The current John is the grown-up version of the hero-in-waiting played as a whippersnapper by Edward Furlong (in "Terminator 2: Judgment Day") and Nick Stahl (in "Terminator 3: Rise of the Machines"). Through a time-travel scenario that only the Terminator geekocracy seems to fully understand, John's future father, Kyle Reese (Anton Yelchin, who plays Chekov in the new "Star Trek") appears in "Terminator Salvation" as a teenager. John's mission – one of them anyway – is to rescue Kyle from the clutches of the big bots.

He has many other missions but this one is the biggest, because, if Kyle doesn't survive, John Connor will never exist. Except he does. Whatever.

Even though John is the ostensible hero of "Terminator Salvation," the centerpiece stalwart is Marcus Wright (Sam Worthington, who will be starring in James Cameron's upcoming "Avatar"). Marcus, as we see from the opening scene, was a murderer, or something equally atrocious, on death row who decided to donate his body to science. The really really bad intelligence network Skynet, which is responsible for the nuclear annihilation 14 years before that turned the skies a perpetual shade of blah, has coopted Marcus's corporeality and turned him into a state-of-the-art cyborg with – here's the catch – a human heart. Who thought the Tin Man from "The Wizard of Oz" would one day come back to us like this?
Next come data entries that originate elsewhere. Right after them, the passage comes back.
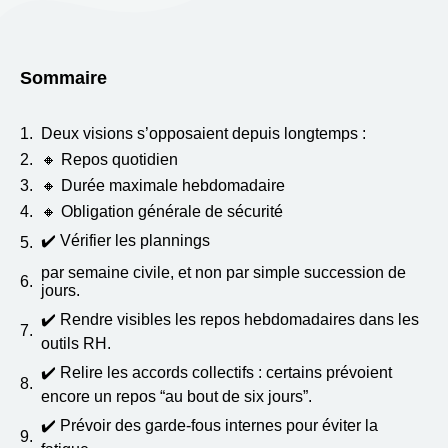
Sommaire
Deux visions s’opposaient depuis longtemps :
🔸 Repos quotidien
🔸 Durée maximale hebdomadaire
🔸 Obligation générale de sécurité
✔️ Vérifier les plannings
par semaine civile, et non par simple succession de
jours.
✔️ Rendre visibles les repos hebdomadaires dans les
outils RH.
✔️ Relire les accords collectifs : certains prévoient
encore un repos “au bout de six jours”.
✔️ Prévoir des garde-fous internes pour éviter la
That heart is what apparently makes Marcus human, even though he's not. He's certainly human enough for Blair Williams, the Resistance warrior played by an actress with the altogether appropriate name Moon Bloodgood. Blair warms to Marcus when he helps her rout a band of scurvy marauders (human variety). Even when his electronic innards are exposed, she refuses to back away from him. When asked by John why she comes to Marcus's aid even though he is suspected of being the enemy, she replies, "I saw a man, not a machine." Who says love is blind?

Marcus endures what passes for an existential quest in "Terminator Salvation." "I need to find out who did this to me," he intones, and it is at this point that the Tin Man metaphorically morphs into an amalgam of Oedipus, Odysseus, and 'The Dark Knight' (played elsewhere, of course, by Christian Bale – franchise movies are nothing if not incestuous). In these technopop extravaganzas, it's always the inhuman, or half-human, who ends up being the most human – e.g., Mr. Spock. Marcus is more intriguing to observe than John precisely because he's a (sort of) cyborg.
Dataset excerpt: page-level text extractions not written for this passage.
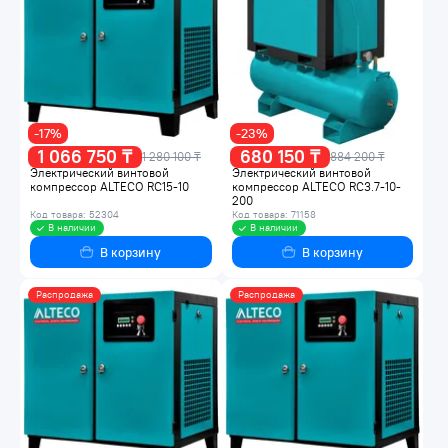
-17%
-23%
1 066 750 ₸
680 150 ₸
1 280 100 ₸
884 200 ₸
Электрический винтовой
Электрический винтовой
компрессор ALTECO RC15-10
компрессор ALTECO RC3.7-10-
200
Код товара: 52304
Код товара: 71158
В наличии
В наличии
В корзину
В корзину
Распродажа
Распродажа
McG, a music video maven whose previous credits include the "Charlie's Angels" movies, directs the action passably well. (I suppose we should be thankful this film wasn't presented in 3-D or else we'd all be ducking for cover for two hours.) I wish, however, he had inserted a bit of humor into the maelstrom. A couple of scenes directly reference the Iraq war and the Holocaust (where the humans are herded into cattle cars), and this is taking things much too seriously. This is a big blow-'em-up franchise movie. It should not under any circumstances be confused with a Statement. Grade: B (Rated PG-13 for intense sequences of sci-fi violence and action, and language.)